**READING TEXT**:

BEGIN

Pac, 54, and her daughter have lived in the Fayette County community their whole lives. But things are different today than they were a few years ago. Today the mother and her daughter say they can’t enjoy their Market Street neighborhood, nor do they really have much of a community neighborhood in the area anymore.

McCord is an eighth grade student at Miami Trace Middle School. She not only asks her mother to watch her while she walks the garbage out to the trash can each day, but she and her mother never go outside to take a walk, play in the yard or sit on the porch.

Three years ago, they say things started to go bad in their neighborhood.

First, it was the increased foot traffic going in and out of the rental properties that border the alley and their home. The foot traffic into the rental properties hasn’t stopped since.

“I saw 50-60 people in and out and it’s constant. Me and the neighbors know they are doing drugs back there. It’s constant. It’s like a drive-thru in this alley,” said Pac.

Neighbors in the vicinity of the 900 block of Market Street tell the same story. At the other end of the alley, other neighbors said the drug traffic is constant through the alley. The perimeter of their yard is fenced in and cameras are posted at every corner.

“We’ve turned into prisoners in our own home,” said the neighbor, who only agreed to be interviewed on the condition of anonymity because of a fear of retribution.

The second, and most disturbing development for the neighbors to occur in the neighborhood, are the recent deaths.

“It’s gotten really bad in the last six months,” said Pac and her daughter.

Last week, two people died inside apartment E on the second-story up a flight of wooden stairs at the back of the two-unit building in the alley.

END

**INFORMATION GIVEN**:
BEGIN

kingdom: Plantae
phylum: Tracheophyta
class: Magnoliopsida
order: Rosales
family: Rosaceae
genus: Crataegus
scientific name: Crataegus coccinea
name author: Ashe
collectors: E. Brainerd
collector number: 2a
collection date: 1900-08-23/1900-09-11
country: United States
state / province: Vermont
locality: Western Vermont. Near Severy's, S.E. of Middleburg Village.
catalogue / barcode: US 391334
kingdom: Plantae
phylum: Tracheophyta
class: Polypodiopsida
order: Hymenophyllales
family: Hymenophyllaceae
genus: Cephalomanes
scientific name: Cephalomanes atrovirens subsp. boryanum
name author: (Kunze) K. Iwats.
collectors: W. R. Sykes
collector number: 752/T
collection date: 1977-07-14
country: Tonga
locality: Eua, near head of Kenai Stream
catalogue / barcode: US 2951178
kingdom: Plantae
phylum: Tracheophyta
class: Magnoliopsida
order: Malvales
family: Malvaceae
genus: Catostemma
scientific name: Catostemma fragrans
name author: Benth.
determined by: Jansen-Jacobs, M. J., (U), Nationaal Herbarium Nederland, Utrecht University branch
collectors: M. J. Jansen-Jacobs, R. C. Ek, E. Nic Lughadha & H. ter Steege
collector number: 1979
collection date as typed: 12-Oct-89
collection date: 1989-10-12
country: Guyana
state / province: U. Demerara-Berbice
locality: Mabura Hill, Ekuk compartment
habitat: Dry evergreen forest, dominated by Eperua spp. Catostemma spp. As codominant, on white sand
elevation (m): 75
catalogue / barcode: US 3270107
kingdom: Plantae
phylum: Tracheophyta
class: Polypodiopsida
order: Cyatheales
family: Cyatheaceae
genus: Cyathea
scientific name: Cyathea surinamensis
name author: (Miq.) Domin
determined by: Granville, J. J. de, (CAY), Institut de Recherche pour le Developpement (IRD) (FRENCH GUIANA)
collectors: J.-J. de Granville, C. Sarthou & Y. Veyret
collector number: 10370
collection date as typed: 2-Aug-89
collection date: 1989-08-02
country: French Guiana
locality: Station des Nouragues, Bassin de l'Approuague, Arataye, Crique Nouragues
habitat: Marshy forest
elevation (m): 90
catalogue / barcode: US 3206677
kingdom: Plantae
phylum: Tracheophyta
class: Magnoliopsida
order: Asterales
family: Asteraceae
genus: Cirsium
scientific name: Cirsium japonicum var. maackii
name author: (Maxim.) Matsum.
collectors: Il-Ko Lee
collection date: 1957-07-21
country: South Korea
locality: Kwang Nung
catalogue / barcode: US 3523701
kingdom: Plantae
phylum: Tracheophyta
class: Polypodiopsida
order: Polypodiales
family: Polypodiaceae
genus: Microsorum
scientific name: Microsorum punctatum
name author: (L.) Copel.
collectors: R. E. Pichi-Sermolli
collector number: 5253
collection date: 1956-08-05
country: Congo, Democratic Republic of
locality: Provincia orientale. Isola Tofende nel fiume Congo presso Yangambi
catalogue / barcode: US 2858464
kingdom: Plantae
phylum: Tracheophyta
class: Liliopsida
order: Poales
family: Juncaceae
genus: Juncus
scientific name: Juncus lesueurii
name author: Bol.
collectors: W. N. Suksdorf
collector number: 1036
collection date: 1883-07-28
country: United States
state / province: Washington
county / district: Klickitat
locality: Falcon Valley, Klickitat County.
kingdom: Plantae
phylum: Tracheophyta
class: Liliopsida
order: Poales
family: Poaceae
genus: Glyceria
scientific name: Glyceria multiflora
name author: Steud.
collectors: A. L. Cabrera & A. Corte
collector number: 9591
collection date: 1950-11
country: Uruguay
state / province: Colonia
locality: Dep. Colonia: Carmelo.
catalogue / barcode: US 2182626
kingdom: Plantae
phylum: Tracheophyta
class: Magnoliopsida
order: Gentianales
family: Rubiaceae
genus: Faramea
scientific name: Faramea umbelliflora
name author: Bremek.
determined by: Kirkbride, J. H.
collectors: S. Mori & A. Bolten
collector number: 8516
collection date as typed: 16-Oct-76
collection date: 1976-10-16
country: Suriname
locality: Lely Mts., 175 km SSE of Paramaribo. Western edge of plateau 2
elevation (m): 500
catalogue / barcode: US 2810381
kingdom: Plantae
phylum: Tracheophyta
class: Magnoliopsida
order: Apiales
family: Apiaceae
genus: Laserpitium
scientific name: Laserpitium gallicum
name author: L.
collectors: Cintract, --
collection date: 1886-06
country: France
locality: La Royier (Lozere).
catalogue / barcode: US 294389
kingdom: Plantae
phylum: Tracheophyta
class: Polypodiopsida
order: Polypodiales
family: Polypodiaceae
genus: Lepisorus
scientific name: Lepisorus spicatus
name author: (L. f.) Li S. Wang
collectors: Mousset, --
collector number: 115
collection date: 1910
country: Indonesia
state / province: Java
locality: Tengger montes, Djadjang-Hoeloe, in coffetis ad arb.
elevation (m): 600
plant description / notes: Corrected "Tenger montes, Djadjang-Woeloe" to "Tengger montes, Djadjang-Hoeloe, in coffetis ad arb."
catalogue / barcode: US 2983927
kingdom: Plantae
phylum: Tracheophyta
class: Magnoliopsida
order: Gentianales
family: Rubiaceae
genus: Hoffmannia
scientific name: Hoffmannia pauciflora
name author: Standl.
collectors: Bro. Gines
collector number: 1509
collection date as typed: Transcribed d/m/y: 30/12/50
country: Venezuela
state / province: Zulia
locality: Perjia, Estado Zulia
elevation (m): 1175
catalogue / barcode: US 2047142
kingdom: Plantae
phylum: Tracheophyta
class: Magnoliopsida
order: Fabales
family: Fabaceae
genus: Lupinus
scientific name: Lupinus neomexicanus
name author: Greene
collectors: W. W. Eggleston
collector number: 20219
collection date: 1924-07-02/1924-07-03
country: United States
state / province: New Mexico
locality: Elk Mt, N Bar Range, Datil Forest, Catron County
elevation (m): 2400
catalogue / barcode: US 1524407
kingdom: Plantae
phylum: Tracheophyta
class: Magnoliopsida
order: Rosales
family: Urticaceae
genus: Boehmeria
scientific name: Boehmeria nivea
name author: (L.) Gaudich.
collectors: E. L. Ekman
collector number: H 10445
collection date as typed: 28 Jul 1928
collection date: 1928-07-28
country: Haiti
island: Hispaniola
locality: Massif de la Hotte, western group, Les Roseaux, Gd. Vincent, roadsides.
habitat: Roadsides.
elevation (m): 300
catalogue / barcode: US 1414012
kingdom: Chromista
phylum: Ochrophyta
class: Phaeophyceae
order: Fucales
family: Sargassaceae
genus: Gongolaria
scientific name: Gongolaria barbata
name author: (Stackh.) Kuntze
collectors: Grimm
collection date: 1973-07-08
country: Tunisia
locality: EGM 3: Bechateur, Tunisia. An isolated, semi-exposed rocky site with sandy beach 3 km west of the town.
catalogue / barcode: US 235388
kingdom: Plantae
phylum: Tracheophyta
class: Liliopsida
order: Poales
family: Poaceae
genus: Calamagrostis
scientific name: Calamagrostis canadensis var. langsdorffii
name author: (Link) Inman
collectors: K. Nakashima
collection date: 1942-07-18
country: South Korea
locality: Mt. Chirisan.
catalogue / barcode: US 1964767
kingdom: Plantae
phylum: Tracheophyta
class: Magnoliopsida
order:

END

**AIM OF THE EXERCISE**: Return the passage of the Market Street article starting with "Neighbors in the" and going on through "at every corner.". The data has no connection to the Market Street article and stands as separate material.

**RESULT OF THE EXERCISE**:
Neighbors in the vicinity of the 900 block of Market Street tell the same story. At the other end of the alley, other neighbors said the drug traffic is constant through the alley. The perimeter of their yard is fenced in and cameras are posted at every corner.